Exactly how she expects this to work is unclear.


In a flashback to the memorable day when the Cow-orker told me her mother once had a tooth growing out her nose, the dentist has also been treated to an extended discussion of the Cow-orker's teeth, her family's teeth, and those of The Spouse and his whole family.

(It seems his family suffers from a hillbilly-like congenital defect that leads to broken, missing and discoloured teeth. Alternatively it could just be that they are hillbillies, and simply drink and smoke to excess and rot their teeth in their heads. Or maybe it's something to do with the aliens that have been hanging around their backyard.)

Eventually the phone call reaches its point. I think. It seems that the Cow-orker is less concerned with The Spawn's dental welfare than with establishing a plan of attack for when The Spawn realises Mummy & Daddy lied about the dentist not hurting. The plan she's aiming for is to have the dentist accept all the blame for the lies.

01 May, 2006

Cow-orker: suffer the children

"Ohmygod ohmygod! The Spawn got in trouble at school for the same thing she did last week! What's wrong with this misbegotten child?"
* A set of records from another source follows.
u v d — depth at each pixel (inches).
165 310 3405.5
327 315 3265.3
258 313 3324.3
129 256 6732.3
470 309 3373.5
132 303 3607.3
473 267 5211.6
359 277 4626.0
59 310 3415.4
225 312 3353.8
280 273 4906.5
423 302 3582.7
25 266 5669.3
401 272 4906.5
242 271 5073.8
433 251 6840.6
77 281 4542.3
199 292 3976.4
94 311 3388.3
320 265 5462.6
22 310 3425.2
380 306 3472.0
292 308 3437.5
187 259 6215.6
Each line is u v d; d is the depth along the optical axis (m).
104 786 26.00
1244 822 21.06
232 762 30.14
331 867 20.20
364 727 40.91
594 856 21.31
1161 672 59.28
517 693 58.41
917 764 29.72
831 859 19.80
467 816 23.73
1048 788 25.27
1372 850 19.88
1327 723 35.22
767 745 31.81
And she leaps onto the phone to ring around her family and mobilise them so they can all unite in condemnation of The Spawn and impress on her what an awful child she is for acting like a five-year-old rather than the child prodigy she's supposed to be. (Because there's nothing like a consolidated effort at scarring a child for life to encourage good behaviour).

[And in the middle of all this, the Secondary Cow-orker is telling me all about her latest mobile phone plan and why she chose it. My eardrums are under siege from all sides.]
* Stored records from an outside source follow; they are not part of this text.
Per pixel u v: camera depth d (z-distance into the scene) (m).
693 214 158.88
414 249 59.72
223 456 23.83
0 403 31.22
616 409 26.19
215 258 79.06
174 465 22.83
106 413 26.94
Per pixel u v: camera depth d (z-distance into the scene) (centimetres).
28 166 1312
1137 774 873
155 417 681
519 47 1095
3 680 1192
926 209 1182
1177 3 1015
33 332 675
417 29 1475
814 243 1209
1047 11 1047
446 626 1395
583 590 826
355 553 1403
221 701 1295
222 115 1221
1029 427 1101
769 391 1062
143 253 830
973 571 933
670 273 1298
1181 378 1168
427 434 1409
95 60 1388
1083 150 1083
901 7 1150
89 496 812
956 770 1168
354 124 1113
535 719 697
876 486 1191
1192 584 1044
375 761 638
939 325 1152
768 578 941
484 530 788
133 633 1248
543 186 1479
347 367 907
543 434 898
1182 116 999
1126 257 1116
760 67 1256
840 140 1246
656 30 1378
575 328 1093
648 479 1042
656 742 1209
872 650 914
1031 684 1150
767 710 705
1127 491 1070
Listening to the Cow-orker bewailing having given birth to the Antichrist, it becomes very clear that she's actually scared of the hyper-intelligent Spawn and is frightened of having to deal with a childish temper tantrum.
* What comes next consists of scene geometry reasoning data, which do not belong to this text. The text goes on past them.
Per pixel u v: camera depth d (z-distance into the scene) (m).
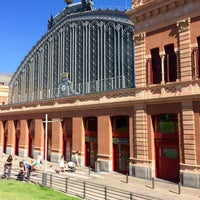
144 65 26.70
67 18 41.91
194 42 22.97
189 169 22.03
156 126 25.73
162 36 25.42
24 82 49.75
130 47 32.44
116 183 23.23
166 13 25.09
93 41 37.19
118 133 29.27
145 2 27.02
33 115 42.22
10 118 47.97
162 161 25.17
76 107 33.81
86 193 19.39
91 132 32.69
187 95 22.45
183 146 22.66
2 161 37.94
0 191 19.44
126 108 27.88
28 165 25.22
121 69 33.09
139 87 26.48
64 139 36.62
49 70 44.28
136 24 27.66
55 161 36.50
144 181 24.08
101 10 36.53
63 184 22.19
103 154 29.89
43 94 44.56
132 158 26.50
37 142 40.53
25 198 17.69
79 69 38.62
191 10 23.17
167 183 23.14
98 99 31.27
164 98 24.16
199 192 20.17
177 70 23.92
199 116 21.94
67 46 41.44
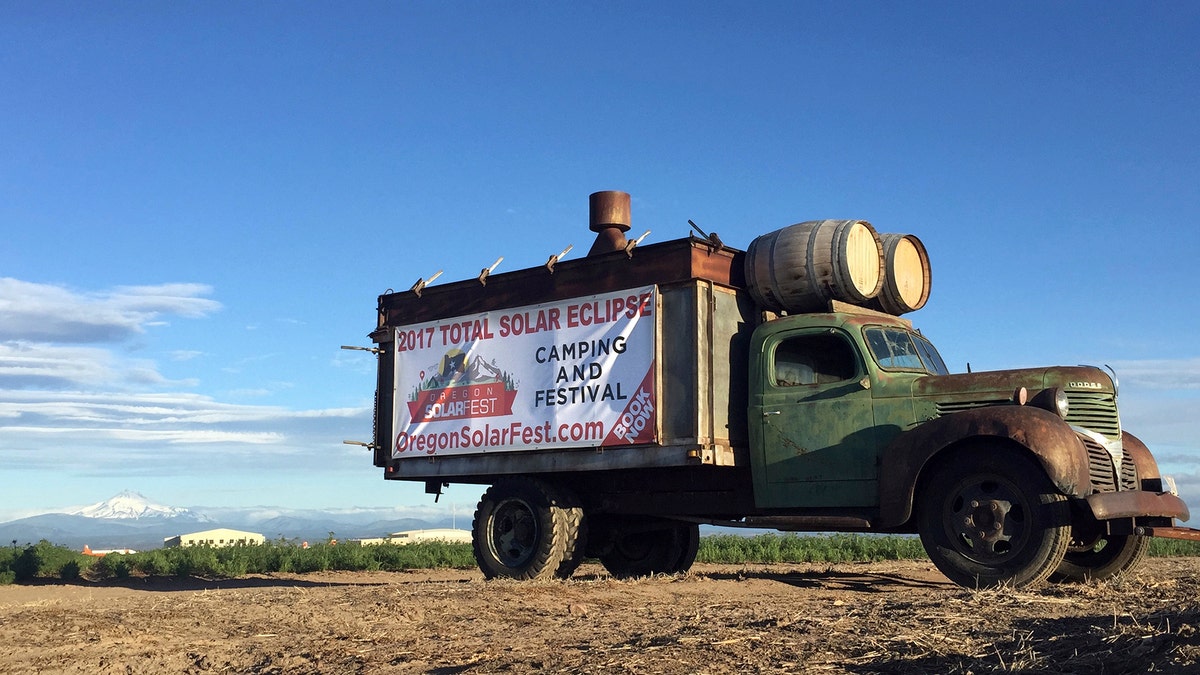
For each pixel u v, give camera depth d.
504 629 7.28
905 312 10.55
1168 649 4.46
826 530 9.25
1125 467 8.87
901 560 18.98
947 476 8.45
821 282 9.88
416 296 12.42
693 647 5.58
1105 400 8.73
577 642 6.34
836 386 9.44
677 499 10.76
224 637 7.50
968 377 8.95
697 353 9.95
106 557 17.55
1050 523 7.93
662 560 12.48
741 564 18.39
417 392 12.16
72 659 6.81
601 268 10.81
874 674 4.78
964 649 5.02
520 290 11.45
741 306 10.46
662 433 10.13
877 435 9.16
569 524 11.02
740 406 10.26
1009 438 8.05
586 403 10.68
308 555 18.47
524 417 11.14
You just know The Spawn is going to grow up to be a serial killer.

Marketing strike again

"But this is terrible! All the prices we just mailed out to 7,000 new clients are wrong!"

"Why didn't you check the prices first?"

"Because this is what they were last year when we were buying them through a different supplier!"

The marketing manager then begins to panic and spin an elaborate story about how, in the past, the other supplier gave us a special price on these items at the start of each year, and maybe if the new supplier gives us the same special price that will help her cover up that she messed up majorly this time. Two problems with that, though: we didn't carry this stuff at all before last year, and the old supplier didn't do anything of the sort.

The marketing manager gibbers some more and tries to claim it's not her fault that she didn't check any of the information before she sent it out to people.

I think this may even be the first time I've actually seen someone think their way into a state of self-delusion aloud and in front of others... Even the Cow-orker tends to get by with making huge and painful leaps of Cow-orker logic inside her head.